Pharmaceutical giant and Company Eli Lilly Recently announced that the U.S. Food and Drug Administration (FDA) has granted Priority Review for its supplemental Biologics License Application (sBLA) for Emgality (galcanezumab-gnlm) injection for the preventive treatment of episodic cluster headache (ECH) in adults. The sBLA was based on data from a phase III clinical study conducted in 106 adult patients with ECH to evaluate the efficacy and safety of Emgality. Previously, the FDA had granted Emgality the breakthrough therapy designation (BTD) for preventive treatment of ECH in September 2018.
Cluster headache (CH) is a primary headache called trigeminal autonomic headache. Episodic cluster headache (ECH) accounts for 85% to 90% of CH cases, which is a disabling disease with a prevalence rate of about 124 per 100,000 adults. At present, the lack of understanding of CH leads to misdiagnosis.
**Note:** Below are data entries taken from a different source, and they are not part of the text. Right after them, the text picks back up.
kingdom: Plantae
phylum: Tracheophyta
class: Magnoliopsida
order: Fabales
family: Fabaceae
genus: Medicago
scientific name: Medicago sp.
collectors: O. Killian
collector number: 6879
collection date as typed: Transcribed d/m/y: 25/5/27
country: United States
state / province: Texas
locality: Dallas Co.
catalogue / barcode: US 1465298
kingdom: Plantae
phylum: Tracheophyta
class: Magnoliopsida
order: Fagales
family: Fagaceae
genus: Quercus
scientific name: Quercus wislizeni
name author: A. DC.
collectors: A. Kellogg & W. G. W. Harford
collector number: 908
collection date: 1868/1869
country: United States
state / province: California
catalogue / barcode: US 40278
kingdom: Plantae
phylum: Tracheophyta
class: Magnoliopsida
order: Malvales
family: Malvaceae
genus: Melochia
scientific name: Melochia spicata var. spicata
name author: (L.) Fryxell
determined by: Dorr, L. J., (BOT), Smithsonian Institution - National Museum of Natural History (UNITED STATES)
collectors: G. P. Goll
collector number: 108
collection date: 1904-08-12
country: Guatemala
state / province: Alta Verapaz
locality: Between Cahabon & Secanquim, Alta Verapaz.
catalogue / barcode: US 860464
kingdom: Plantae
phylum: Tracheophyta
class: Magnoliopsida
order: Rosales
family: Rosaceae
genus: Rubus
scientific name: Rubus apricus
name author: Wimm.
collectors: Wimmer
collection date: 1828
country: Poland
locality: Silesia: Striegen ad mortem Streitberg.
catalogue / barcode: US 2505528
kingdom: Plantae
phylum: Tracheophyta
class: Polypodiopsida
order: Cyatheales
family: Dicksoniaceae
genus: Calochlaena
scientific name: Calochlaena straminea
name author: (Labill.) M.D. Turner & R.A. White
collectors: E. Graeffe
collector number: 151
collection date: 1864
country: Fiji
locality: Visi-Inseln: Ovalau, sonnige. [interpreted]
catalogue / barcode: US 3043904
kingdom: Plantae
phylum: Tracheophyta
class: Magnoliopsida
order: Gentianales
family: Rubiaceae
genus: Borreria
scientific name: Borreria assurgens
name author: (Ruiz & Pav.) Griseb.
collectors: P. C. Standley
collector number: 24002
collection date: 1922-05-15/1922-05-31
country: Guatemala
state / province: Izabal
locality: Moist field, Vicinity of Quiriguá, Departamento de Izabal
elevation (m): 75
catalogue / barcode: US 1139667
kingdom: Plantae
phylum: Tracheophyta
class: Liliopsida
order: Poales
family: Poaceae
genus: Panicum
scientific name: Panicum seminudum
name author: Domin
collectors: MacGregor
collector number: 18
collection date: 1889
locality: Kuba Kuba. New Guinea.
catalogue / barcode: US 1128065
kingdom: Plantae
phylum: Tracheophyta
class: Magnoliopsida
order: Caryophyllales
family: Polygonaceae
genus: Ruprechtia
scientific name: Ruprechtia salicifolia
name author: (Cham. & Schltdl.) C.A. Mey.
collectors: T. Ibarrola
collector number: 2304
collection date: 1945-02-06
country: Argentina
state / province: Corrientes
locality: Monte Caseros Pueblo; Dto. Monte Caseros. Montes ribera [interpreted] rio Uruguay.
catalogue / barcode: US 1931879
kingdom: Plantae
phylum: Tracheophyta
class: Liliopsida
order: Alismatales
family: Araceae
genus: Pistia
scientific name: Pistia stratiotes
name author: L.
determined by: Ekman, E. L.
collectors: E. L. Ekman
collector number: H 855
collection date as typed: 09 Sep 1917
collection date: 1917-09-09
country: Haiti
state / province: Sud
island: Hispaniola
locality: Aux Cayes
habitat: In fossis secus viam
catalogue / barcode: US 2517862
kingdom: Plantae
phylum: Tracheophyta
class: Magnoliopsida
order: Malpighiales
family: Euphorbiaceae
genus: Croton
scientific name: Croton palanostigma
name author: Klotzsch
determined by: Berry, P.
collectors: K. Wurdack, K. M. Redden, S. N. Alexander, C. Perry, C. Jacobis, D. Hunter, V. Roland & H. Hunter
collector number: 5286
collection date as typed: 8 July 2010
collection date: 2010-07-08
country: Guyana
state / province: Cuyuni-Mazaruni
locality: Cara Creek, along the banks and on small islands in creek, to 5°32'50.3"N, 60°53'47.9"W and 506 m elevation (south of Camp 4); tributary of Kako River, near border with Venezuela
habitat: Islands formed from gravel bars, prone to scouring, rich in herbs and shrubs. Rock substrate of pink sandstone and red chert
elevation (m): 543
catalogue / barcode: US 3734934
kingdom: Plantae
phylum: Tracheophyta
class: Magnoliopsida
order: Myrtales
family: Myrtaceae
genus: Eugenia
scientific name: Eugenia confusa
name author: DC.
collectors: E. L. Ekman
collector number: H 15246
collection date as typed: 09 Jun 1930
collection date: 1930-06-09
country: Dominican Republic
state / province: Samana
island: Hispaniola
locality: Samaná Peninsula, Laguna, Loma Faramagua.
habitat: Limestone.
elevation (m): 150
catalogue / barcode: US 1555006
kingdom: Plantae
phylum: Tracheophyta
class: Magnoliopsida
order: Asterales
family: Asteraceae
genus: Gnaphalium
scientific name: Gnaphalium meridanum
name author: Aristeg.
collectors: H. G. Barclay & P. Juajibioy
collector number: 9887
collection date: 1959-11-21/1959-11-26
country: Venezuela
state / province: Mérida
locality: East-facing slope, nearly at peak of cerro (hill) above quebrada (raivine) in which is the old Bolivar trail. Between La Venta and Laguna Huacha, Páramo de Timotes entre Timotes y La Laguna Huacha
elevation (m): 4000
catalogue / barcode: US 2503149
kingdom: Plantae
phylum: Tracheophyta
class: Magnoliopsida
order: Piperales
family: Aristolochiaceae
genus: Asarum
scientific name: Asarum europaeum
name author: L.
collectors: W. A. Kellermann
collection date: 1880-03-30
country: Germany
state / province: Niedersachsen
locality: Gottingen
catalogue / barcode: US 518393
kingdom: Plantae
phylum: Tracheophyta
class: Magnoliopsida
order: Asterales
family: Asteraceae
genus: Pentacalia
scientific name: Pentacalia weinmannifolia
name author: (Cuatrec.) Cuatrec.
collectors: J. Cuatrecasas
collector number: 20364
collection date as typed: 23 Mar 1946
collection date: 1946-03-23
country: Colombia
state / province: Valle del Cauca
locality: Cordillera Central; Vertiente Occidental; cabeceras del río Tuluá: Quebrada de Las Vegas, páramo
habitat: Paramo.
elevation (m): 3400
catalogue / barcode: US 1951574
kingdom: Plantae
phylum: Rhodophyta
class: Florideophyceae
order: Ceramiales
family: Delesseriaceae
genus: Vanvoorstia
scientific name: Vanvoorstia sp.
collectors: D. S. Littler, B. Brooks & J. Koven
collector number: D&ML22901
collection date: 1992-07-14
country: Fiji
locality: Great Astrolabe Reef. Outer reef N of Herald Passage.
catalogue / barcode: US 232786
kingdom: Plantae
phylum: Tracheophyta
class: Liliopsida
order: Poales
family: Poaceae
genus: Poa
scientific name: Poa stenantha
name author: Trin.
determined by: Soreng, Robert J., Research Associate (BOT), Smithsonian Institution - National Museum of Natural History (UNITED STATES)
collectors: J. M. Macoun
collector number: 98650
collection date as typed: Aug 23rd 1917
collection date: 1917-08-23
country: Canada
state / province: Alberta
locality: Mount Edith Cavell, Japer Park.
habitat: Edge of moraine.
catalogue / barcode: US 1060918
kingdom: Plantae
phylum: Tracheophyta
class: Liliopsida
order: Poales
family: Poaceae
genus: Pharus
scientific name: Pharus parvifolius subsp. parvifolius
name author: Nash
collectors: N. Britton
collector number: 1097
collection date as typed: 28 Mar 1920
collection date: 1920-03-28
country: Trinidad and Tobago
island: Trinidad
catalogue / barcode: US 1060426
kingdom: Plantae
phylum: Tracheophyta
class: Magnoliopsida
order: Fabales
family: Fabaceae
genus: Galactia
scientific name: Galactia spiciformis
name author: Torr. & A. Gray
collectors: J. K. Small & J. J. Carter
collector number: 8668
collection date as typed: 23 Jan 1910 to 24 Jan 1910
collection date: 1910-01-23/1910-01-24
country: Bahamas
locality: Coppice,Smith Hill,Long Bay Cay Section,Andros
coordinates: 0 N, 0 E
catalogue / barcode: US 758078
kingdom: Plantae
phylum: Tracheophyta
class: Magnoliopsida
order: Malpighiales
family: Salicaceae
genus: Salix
In the United States, there is no approved drug for the preventive treatment of ECH.
Gudarz Davar, vice president of neuroscience development in Lilly, said, “Cluster headache is a severely disabled and painful neurological disease with few treatment options and only limited research in rigorous clinical trials. We are pleased that FDA has granted priority review to our sBLA, which recognizes that this devastating disease requires new treatment and brings us closer to providing these patients with a preventive treatment option. ”
Emgality specifically blocks calcitonin gene-related peptide (CGRP) receptor, which plays a key role in the occurrence of migraine. CGRP is a neuropeptide that has been shown to be released during migraine attacks and is considered to be the cause of migraine attacks. At present, CGRP receptor has become a hot target for migraine drug research and development.
In the United States, Emgality was approved by the FDA in September 2018 to prevent migraines in adults. Migraine is a neurological disease characterized by recurrent severe headaches. More than 30 million of American adults suffer from migraines. Currently, Lilly is recruiting patients for phase III clinical studies to evaluate the effectiveness of Emgality in the prevention of migraine in children and adolescents (6 to 17 years age). As part of Lilly’s overall pain mix, Emgality is the first of three experimental drugs under development. The portfolio also includes lasmiditan, developed in collaboration with Pfizer for acute treatment of migraine in adults, and tanezumab, for the treatment of osteoarthritis pain, chronic low back pain and cancer pain in adults.
In mid-November last year, Lilly submitted a new drug application for lasmiditan to the United States for acute treatment of migraines in adults with or without aura symptoms. The drug is an experimental, oral, central nervous system permeability, selectivity, serotonin 1 F (5-HT1F) agonist. It is different in structure and mechanism from the currently approved migraine drugs, and there is no vasoconstrictive activity. It is worth mentioning that lasmiditan is the first and only drug molecule in the “-ditan” class to be evaluated for acute treatment of migraine in adults. If approved, the drug would represent the first major innovation in migraine treatment in more than 20 years.